1. Problem
1.1 Real-world optimization setting
Many practical optimization problems require simultaneous optimization of multiple conflicting objectives, for example:
- maximize accuracy and minimize inference time
- minimize error and minimize model size
- engineering design trade-offs (performance vs cost)
Formally:
$$ \min_{x \in \mathcal{X}} f(x) = (f_1(x), \dots, f_m(x)) $$
where objectives are black-box, evaluations are expensive and analytical gradients are unavailable
1.2 Challenges with standard Bayesian Optimization (GP-based)
Traditional multiobjective BO typically relies on Gaussian Processes (GPs), but they struggle with:
- Complex search spaces
- categorical variables, integer variables, conditional (tree-structured) parameters
- Scalability
- GP inference scales with number of observations, expensive in medium/high dimensions
- Parallel evaluation
- batch GP-BO requires complex coordination, synchronization overhead is high
1.3 Why TPE is attractive (but insufficient)
Tree-structured Parzen Estimator (TPE):
- models parameter distributions instead of the objective function
- naturally handles:
- conditional parameters
- categorical / integer variables
- scales well to many trials
- easy to parallelize
Limitation:
TPE is single-objective only and cannot directly handle Pareto optimization.
1.4 Goal of the paper
Design a multiobjective Bayesian optimization algorithm that:
- handles tree-structured, mixed-type search spaces
- works with limited evaluation budgets
- approximates the Pareto front efficiently
- supports asynchronous parallelization
2. Method (MOTPE)
2.1 Core idea
MOTPE extends TPE by:
- redefining “good” vs “bad” observations using Pareto dominance
- preserving TPE’s density-ratio optimization principle
- replacing Expected Improvement with Expected Hypervolume Improvement
2.2 Review: TPE (single objective)
TPE models: $p(x \mid y)$
using two densities:
- $l(x)$: density of good configurations
- $g(x)$: density of bad configurations
Split rule (single objective):
- good if ( y < $y^*$ ) (top γ quantile)
- bad otherwise
Acquisition (equivalent to EI):
$$ \arg\max_x \frac{l(x)}{g(x)} $$
2.3 Key extension to multiobjective setting
Observation classification
For multiobjective outcomes $y \in \mathbb{R}^m$:
- Good observations:
- nondominated points
- or points incomparable with a reference Pareto set $Y^*$
- Bad observations:
- points dominated by $Y^*$
This replaces scalar thresholding with Pareto-based ranking.
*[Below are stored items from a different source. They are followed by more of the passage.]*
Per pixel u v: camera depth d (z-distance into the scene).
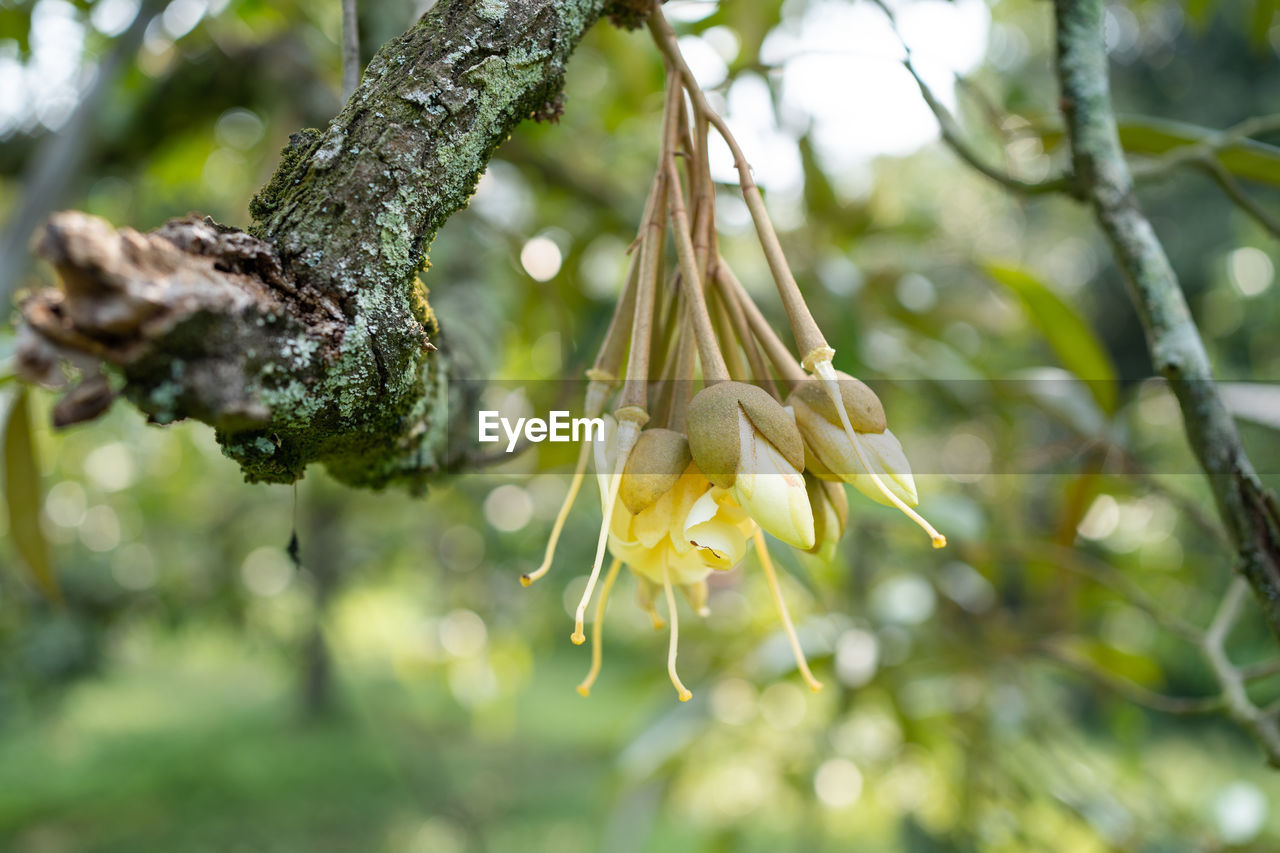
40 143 1.02
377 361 0.32
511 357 1.03
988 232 3.28
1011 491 1.19
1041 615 1.05
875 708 1.09
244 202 1.01
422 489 0.47
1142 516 1.33
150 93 0.98
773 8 0.81
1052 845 1.05
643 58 0.92
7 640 2.37
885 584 1.07
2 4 0.79
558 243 1.03
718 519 0.34
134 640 3.69
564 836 2.36
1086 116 0.47
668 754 0.99
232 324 0.29
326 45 0.93
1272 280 2.86
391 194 0.32
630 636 1.50
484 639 1.42
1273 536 0.42
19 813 2.64
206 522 2.76
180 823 2.57
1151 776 1.00
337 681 3.55
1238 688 0.54
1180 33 4.08
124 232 0.28
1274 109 3.87
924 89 0.50
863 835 1.31
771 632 1.09
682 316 0.36
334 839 2.41
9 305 0.79
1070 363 0.77
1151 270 0.45
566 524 1.31
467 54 0.34
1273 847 0.79
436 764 2.61
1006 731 1.03
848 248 1.20
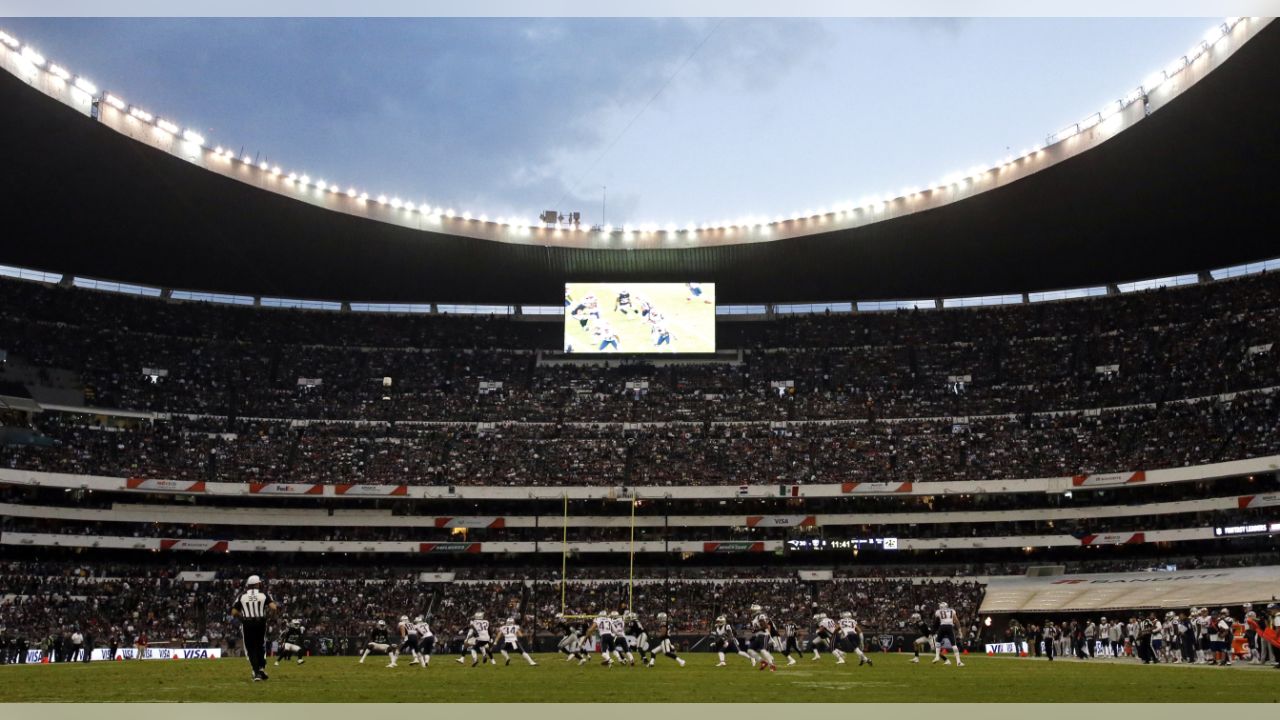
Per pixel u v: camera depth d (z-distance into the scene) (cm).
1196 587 5547
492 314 8919
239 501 7244
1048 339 8119
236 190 6228
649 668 3441
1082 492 7006
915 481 7119
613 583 6969
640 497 7238
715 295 8406
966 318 8519
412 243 7188
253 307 8506
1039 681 2423
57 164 5878
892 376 8206
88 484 6606
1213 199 6325
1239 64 4666
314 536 7212
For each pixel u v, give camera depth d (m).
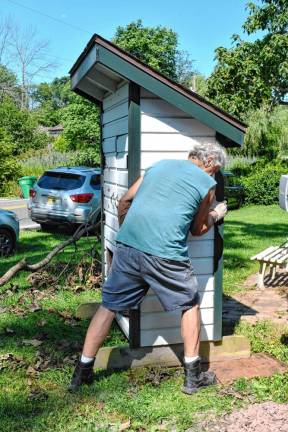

2.4 Defining the “good” set
Procedure:
- Perform nondominated sorting
- Add Pareto fronts greedily until reaching γ proportion
- If a front overflows:
- select points maximizing hypervolume contribution
This ensures quality (near Pareto front) and diversity (spread along front).
2.5 Density modeling
For each parameter $x_i$, construct:
- $l(x_i)$ from good observations
- $g(x_i)$ from bad observations
Density estimation:
- Parzen estimators
- Gaussian kernels (real/integer)
- histograms (categorical)
Important difference from TPE:
- good samples are weighted by hypervolume contribution
- bad samples use uniform weight
2.6 Acquisition function (key result)
MOTPE uses Expected Hypervolume Improvement (EHVI).
The paper shows:
$$ \text{EHVI}(x_i) \propto \left(\gamma + (1-\gamma)\frac{g(x_i)}{l(x_i)}\right)^{-1} $$
Therefore:
$$ \arg\max_{x_i} \text{EHVI}(x_i) \Longleftrightarrow \arg\max_{x_i} \frac{l(x_i)}{g(x_i)} $$
✅ Same optimization rule as TPE
✅ No explicit modeling of $p(y \mid x)$ needed
2.7 Sampling procedure
- sample each parameter independently
- traverse the tree-structured space
- sample candidates from $l(x_i)$
- select those with highest $l/g$ ratio
- evaluate full configuration
2.8 Parallelization
MOTPE supports asynchronous parallel execution:
- no batch synchronization
- unfinished evaluations ignored
- new candidates sampled stochastically
Result:
- large wall-clock speedups
- small loss in sample efficiency
- very practical for real systems
One-line takeaway
MOTPE extends TPE to multiobjective optimization by replacing scalar “good/bad” splits with Pareto-based splits and using hypervolume-aware density modeling—while keeping the same simple $l(x)/g(x)$ decision rule.